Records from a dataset
_ _ _

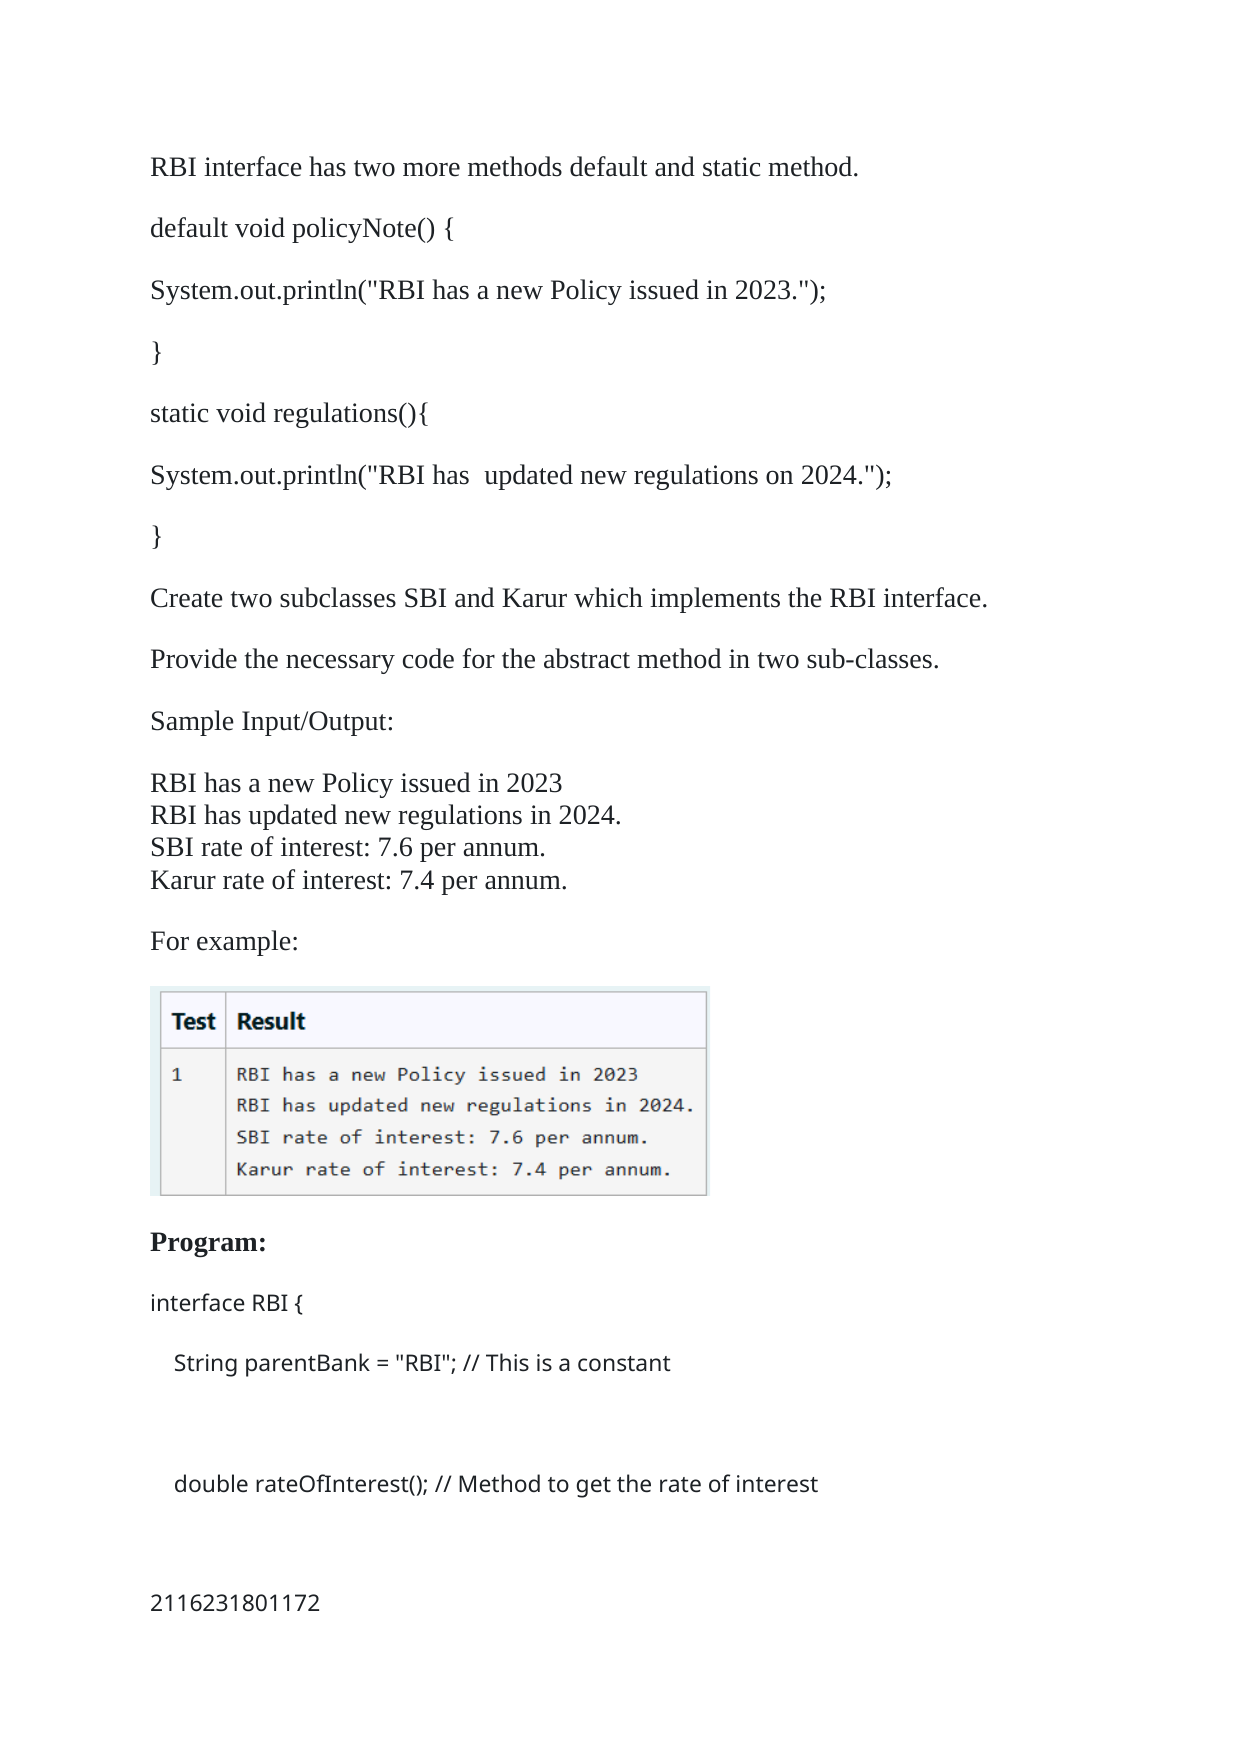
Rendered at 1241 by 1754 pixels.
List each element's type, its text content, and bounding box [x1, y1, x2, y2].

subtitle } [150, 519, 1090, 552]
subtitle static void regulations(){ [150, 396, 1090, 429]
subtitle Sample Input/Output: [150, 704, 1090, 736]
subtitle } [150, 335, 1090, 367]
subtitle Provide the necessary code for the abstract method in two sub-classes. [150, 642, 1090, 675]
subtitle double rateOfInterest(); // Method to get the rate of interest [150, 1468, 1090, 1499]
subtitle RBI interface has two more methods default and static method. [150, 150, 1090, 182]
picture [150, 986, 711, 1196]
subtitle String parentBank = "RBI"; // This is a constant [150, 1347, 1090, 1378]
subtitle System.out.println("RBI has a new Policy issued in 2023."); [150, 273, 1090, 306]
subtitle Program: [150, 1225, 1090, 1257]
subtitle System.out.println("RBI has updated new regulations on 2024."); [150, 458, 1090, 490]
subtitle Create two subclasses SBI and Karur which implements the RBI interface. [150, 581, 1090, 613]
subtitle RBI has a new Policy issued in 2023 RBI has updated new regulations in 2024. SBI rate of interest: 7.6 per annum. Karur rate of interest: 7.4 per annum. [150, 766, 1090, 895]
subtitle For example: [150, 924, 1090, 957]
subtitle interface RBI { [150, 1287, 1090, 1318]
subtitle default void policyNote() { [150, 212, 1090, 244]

_ _ _

● WHAT THE TASK ASKS
Whenever the word "static" occurs in a line above, copy that line.

● FINISHED EXERCISE
subtitle static void regulations(){ [150, 396, 1090, 429]
subtitle RBI interface has two more methods default and static method. [150, 150, 1090, 182]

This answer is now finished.